**Excerpt to read**
——————————

Abstract
The central idea of promissory representation is that parties make promises to voters during election campaigns and then fulfil those promises after elections if they have the power to do so. Until now, most comparative research on the making, breaking, and keeping of parties’ campaign promises, or “election pledges,” has considered Western democracies. The present study examines pledge fulfilment in India, focusing on pledges made by the two main Indian parties, the Bharatiya Janata Party and the Indian National Congress at the 2009 and 2014 national parliamentary elections. The evidence indicates that election pledges are prominent parts of electoral discourse and policymaking in India, as they are in Western countries. However, the form of pledge making and keeping is characterised by the distinctive features of Indian politics, notably the prevalence of valence politics on socio-economic issues and identity politics on issues relating to religion, castes and tribes, and gender.
Acknowledgments
We are grateful to Dharmalingam Arunachalam, Matteo Bonotti, Shishir Jha and Peter Lentini for their advice and constructive criticism. We thank the journal editor, Kevin Hewison, and anonymous referees for their thoughtful guidance throughout the review process.
Notes
1 One of the earliest studies to examine election pledges systematically was conducted by Pomper and Lederman (Citation1980). For an alternative approach to examining the programme-to-policy linkage, which focuses on parties’ thematic emphases and subsequent spending patterns, see Klingemann, Hofferbert, and Budge (Citation1994).
2 A companion article to the present one focuses on the making of election pledges by the two main Indian parties in the period 1999–2019 (Adhikari, Mariam, and Thomson Citation2022), as distinct from the present article’s focus on the fulfilment of pledges in the period 2009–2019.
3 Throughout the text, the quotes referring to parties’ pledges are taken from the parties’ official election manifestos.
4 For a review of identity politics, see Bernstein (Citation2005).
5 The level of agreement between each of the initial lists of pledges of the coders was calculated as the number of pledges both coders (in each pair) identified as pledges as a percentage of the total number of pledges identified by both coders. The average agreement of 71% among these initial lists of pledges is similar to the intercoder reliability scores reported by Thomson et al. (Citation2017).
6 Comparative research indicates that incumbent parties that are re-elected are significantly more likely to fulfil their election pledges than are opposition parties that enter government, particularly opposition parties without recent governing experience. In addition, pledges from manifestos that contain large numbers of pledges are somewhat less likely to be fulfilled. This second relationship between the frequency of pledges and the likelihood of fulfilment is not statistically significant in most models, however (Naurin, Royed, and Thomson 2019; Thomson et al. 2017).
7 A partial exception to this is arguably the BJP’s 2014 pledge to end “manual scavenging,” a refuse collection practice that is mainly carried out by Dalits. We assessed this outcome pledge as unfulfilled, as a report from 2020 estimated conservatively that there were 48,687 manual scavengers (National Safai Karamcharis Finance and Development Corporation Citation2020).

——————————

**Assignment**
Using the text on Indian election pledges, answer:
1. Which two national parliamentary elections does the study examine?
2. What was the average agreement among the coders' initial lists of pledges?
3. How many manual scavengers did the 2020 report estimate there were?

——————————

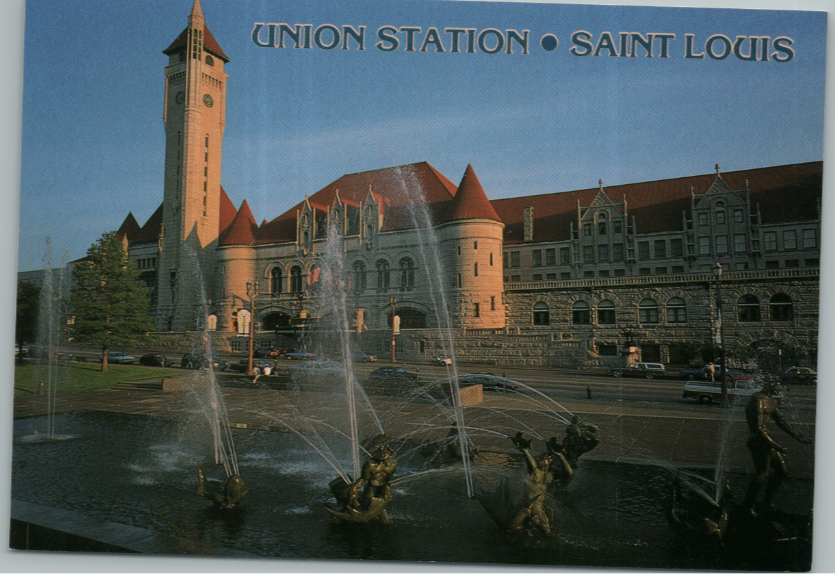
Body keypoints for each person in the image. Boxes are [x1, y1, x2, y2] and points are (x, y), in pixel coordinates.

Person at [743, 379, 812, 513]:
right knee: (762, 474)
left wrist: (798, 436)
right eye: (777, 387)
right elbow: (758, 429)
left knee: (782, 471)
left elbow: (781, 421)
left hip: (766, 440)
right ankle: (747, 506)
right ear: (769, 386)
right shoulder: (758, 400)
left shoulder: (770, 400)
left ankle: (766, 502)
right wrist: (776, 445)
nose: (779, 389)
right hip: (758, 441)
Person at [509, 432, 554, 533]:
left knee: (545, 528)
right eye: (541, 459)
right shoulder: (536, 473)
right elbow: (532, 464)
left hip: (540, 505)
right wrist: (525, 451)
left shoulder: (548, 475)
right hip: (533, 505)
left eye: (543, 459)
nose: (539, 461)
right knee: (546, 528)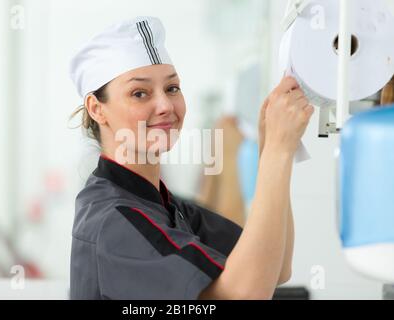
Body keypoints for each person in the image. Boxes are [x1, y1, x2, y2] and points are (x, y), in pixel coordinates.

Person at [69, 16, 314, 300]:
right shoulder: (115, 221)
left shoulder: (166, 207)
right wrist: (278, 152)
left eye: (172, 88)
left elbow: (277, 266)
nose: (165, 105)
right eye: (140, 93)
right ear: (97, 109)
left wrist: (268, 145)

——————————

**Solution for this exercise**
1. The 2009 and 2014 elections.
2. 71%.
3. 48,687.